Introduction
Account takeover in enterprise collaboration platforms can lead to unauthorized access to sensitive discussions and business data. CVE-2025-12419 is a critical flaw in Mattermost's OpenID Connect authentication that allows authenticated users with elevated privileges to assume the identity of any user in the system.
Mattermost is a widely adopted open-source messaging and collaboration platform, popular in government, enterprise, and regulated industries for its on-premises deployment model and integration with external identity providers. Its flexibility and focus on security make vulnerabilities in its authentication mechanisms particularly impactful.
Technical Information
CVE-2025-12419 is caused by improper validation of the OAuth state parameter during OpenID Connect authentication in Mattermost. The OAuth state parameter is designed to correlate authentication requests and responses, preventing cross-site request forgery and session fixation attacks.
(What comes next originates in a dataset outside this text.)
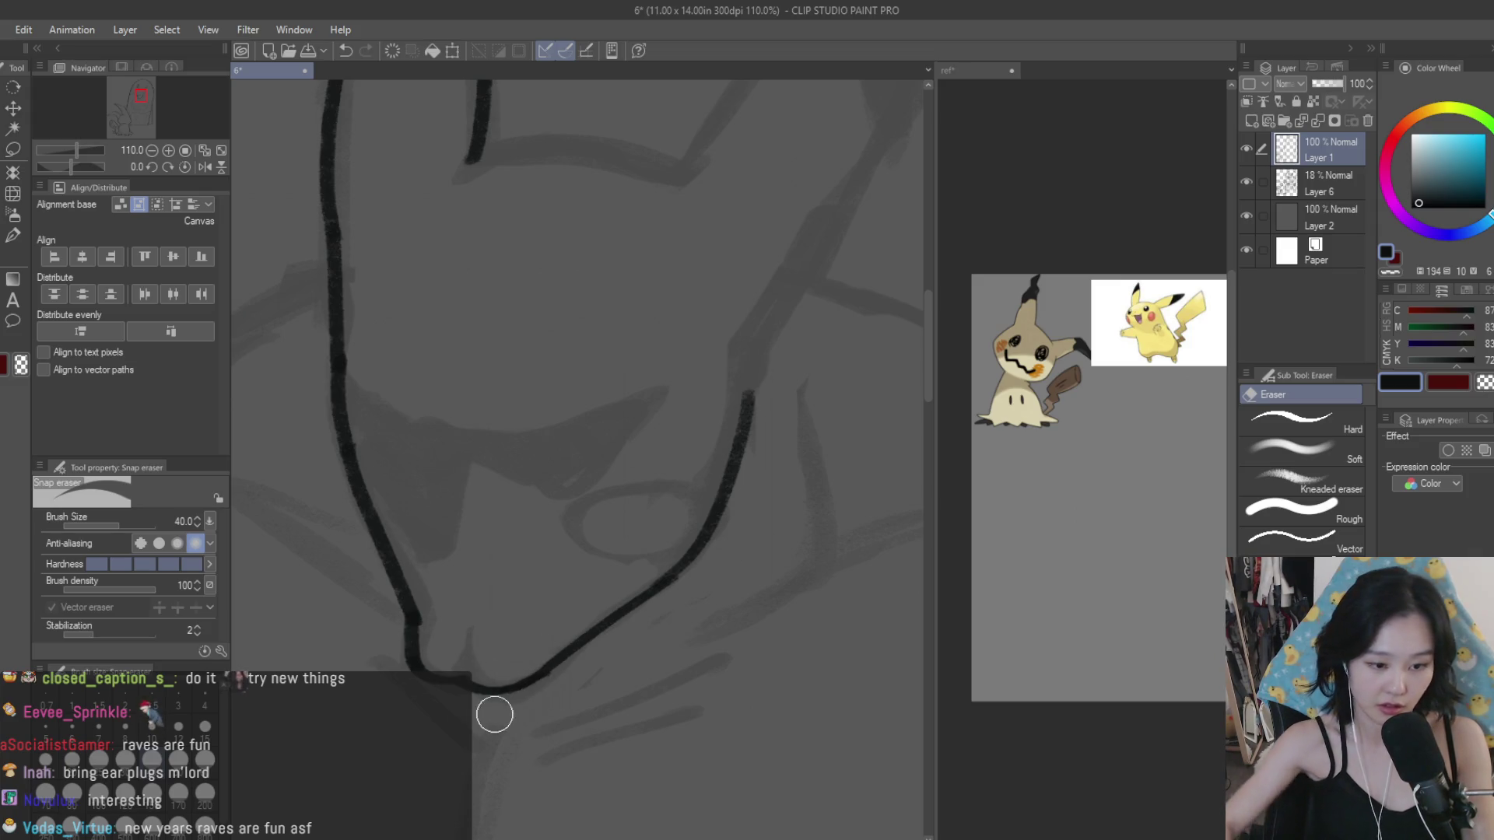
{"action": "scroll", "coordinate": [679, 492], "scroll_direction": "down", "scroll_amount": 3}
In affected Mattermost versions, the application does not sufficiently verify that the state value returned in the OAuth response matches the value sent in the original request.
This flaw allows an attacker who already has an authenticated session and possesses either team creation or admin privileges to manipulate the OAuth flow. The attacker can initiate an OAuth request for themselves, alter the state or authentication data, and then complete the flow in a way that Mattermost accepts the response as if it were for the target user. This results in a full account takeover of the victim user, including access to private channels, messages, and administrative functions if the target is an admin.
The vulnerability is classified as CWE-303 (Incorrect Implementation of Authentication Algorithm). It specifically affects Mattermost deployments configured to use OpenID Connect for authentication. The attack does not require the attacker to have access to the victim's credentials, only the ability to manipulate the OAuth flow due to insufficient state validation.
Affected Systems and Versions
- Mattermost 10.12.x up to and including 10.12.1
- Mattermost 10.11.x up to and including 10.11.4
- Mattermost 10.5.x up to and including 10.5.12
- Mattermost 11.0.x up to and including 11.0.3
All affected versions are vulnerable when configured to use OpenID Connect authentication. The vulnerability is present regardless of the external identity provider (e.g., Azure AD, Okta, Google).
Vendor Security History
Mattermost has a documented history of OAuth and authentication-related vulnerabilities. Notably, CVE-2025-58073 involved a similar OAuth state manipulation issue in the team invitation flow. The vendor maintains a responsible disclosure policy, offers a bug bounty program, and provides regular security updates across all supported branches, including Extended Support Releases. Security updates and advisories are typically released in a coordinated manner with clear versioning and upgrade guidance.